Земля у меня под ногами содрогнулась. Башня!.. Я подняла голову и поняла, что снова оказалась на ней, той самой, из камней и досок. Ее стены дрожали как при землетрясении. Грохнул выстрел, ритмично зарокотала тяжелая артиллерия. С содрогнувшегося потолка осыпалась струйка песка.

Где-то рядом Катерина кричала солдатам, чтобы они целились во врага.

Башня предназначалась не только для графини — для нас обеих.

— Чезаре! — ахнула я и ссадила мальчика с коленей на холодный сырой пол.

ГЛАВА ТРИНАДЦАТАЯ

Маленький Чезаре снова заплакал, когда я оттолкнула его от себя. Но в следующее мгновение я собралась с духом и взяла мальчика на руки, не обращая внимания на головокружение. Башня все еще парила на периферии одурманенного сознания. Я выбралась из коридора, вышла во двор и вгляделась в окна, пытаясь понять, куда двигаться, чтобы вернуться во дворец. Переступив порог палаццо, я подозвала служанку, передала ей мальчика и объяснила, что его необходимо отнести в постель и уложить спать.

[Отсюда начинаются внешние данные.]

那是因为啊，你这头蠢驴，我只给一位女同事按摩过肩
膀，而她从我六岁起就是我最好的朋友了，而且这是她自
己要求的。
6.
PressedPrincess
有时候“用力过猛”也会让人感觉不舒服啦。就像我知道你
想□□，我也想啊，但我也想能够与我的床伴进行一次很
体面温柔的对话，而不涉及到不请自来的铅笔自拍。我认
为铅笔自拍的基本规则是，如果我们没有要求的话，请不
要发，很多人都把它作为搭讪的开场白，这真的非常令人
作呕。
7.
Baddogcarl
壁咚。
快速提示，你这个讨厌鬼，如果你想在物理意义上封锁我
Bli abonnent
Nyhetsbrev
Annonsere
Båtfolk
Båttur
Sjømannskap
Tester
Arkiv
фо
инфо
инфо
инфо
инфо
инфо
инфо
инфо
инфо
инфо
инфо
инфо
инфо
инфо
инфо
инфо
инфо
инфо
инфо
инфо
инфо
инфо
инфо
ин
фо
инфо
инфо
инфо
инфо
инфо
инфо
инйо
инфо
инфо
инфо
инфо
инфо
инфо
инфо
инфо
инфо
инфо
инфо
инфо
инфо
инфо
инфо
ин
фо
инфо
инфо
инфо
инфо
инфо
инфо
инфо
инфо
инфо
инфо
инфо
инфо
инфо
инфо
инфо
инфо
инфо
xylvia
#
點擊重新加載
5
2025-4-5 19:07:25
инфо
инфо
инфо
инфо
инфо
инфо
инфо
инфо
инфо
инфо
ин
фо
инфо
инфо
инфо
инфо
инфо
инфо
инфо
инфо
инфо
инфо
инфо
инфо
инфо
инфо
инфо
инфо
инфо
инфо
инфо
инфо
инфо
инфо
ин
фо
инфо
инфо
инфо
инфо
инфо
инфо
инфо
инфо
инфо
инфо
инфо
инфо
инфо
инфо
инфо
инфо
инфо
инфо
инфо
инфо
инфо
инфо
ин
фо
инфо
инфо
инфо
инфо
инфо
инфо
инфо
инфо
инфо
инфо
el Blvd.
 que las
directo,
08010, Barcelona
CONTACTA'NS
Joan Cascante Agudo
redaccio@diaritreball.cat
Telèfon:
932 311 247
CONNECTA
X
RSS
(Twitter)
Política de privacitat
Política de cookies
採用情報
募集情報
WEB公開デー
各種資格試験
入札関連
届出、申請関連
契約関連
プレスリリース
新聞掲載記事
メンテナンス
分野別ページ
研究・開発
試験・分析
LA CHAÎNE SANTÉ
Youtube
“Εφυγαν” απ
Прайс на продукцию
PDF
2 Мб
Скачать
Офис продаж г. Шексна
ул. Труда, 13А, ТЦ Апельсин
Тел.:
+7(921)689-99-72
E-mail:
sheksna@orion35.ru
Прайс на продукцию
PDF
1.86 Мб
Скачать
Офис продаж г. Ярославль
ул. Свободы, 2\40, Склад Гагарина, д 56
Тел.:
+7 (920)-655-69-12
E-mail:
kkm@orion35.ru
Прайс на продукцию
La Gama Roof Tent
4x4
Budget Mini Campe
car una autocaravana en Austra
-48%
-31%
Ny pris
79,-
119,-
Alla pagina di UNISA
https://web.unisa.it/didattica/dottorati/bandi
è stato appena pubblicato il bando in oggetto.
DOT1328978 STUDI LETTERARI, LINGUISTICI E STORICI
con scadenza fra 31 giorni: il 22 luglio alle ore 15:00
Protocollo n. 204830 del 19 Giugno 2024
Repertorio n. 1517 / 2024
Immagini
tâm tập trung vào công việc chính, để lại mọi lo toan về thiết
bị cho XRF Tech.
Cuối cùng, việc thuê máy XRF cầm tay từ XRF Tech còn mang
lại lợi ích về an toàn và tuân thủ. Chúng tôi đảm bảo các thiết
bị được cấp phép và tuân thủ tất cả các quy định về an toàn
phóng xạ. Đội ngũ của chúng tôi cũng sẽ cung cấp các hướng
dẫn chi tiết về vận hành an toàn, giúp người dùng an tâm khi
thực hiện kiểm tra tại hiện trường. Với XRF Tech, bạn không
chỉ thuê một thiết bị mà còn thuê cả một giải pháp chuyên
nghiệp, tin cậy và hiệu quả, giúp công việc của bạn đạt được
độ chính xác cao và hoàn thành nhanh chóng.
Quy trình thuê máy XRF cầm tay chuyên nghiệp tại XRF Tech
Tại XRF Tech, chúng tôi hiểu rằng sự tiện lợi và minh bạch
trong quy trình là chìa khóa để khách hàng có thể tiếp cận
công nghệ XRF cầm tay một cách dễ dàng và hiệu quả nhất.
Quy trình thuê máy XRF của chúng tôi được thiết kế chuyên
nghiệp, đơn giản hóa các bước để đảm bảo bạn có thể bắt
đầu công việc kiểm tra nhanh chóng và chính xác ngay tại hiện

Стараясь избавиться от вялости, мешающей думать, я слишком далеко зашла по лабиринту коридоров и совершенно заблудилась в огромном дворце. Наконец я уперлась в закрытую дверь. Меня привлек свет, пробивавшийся из-за нее, и оглушительный хохот. Я на волосок приоткрыла дверь и присмотрелась.

Кроме кроватей для дневного отдыха, на которых лежали полураздетые мужчины в обществе фальшивых турчанок, посреди комнаты стоял еще огромный стол, накрытый алым сукном. На нем лежала обнаженная женщина с подведенными сурьмой глазами и длинными распущенными волосами, вьющимися по голой груди. У края стола, глядя на женщину и усмехаясь, стояли Джироламо Риарио и французский посол. У Джироламо в руках были кости, он яростно потряс их в кулаке, дунул на счастье и бросил на тело женщины.

Полдюжины мужчин разом затаили дыхание, когда кубики остановились. Один упал на живот женщины и замер рядом с пупком, второй угодил на согнутый локоть и перекатился дальше, на стол, по которому разметались ее волосы.

Джироламо прищурился, глядя на кости, затем хлопнул себя по лбу ладонью и выругался. Зато французский посол заулыбался и захлопал в ладоши.

— Она моя! — прокричал он, взял женщину за руку и помог подняться со стола.